(Pixel coordinate listings)
◆ ◆ ◆ ◆
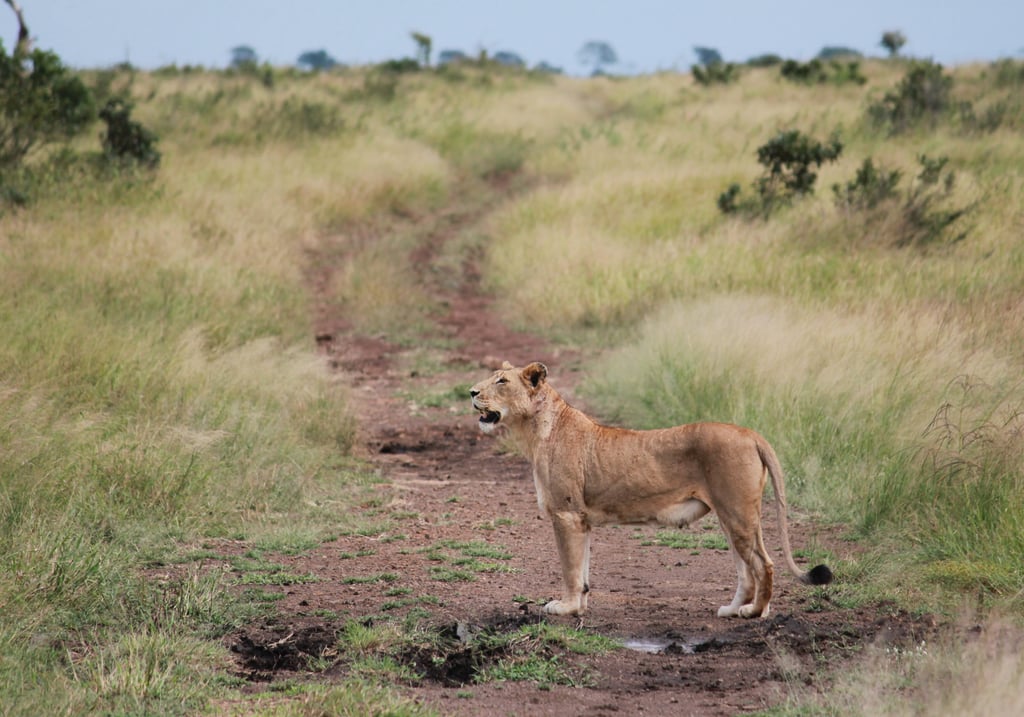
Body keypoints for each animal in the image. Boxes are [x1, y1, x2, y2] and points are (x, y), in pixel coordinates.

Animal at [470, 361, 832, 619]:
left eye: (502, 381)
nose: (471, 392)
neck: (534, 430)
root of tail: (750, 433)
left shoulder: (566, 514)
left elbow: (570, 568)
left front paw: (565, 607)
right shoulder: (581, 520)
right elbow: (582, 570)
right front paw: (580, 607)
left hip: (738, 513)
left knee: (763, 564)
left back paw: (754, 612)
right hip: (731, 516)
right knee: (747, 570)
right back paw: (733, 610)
◆ ◆ ◆ ◆
## [DIRECTIONS FOR THIS TASK]
Only the last part of the records is wanted. Repeat it exactly, beginning at the line containing "left back paw: (754, 612)" and ending at the final line.

## [ANSWER BELOW]
left back paw: (754, 612)
right hip: (731, 516)
right knee: (747, 570)
right back paw: (733, 610)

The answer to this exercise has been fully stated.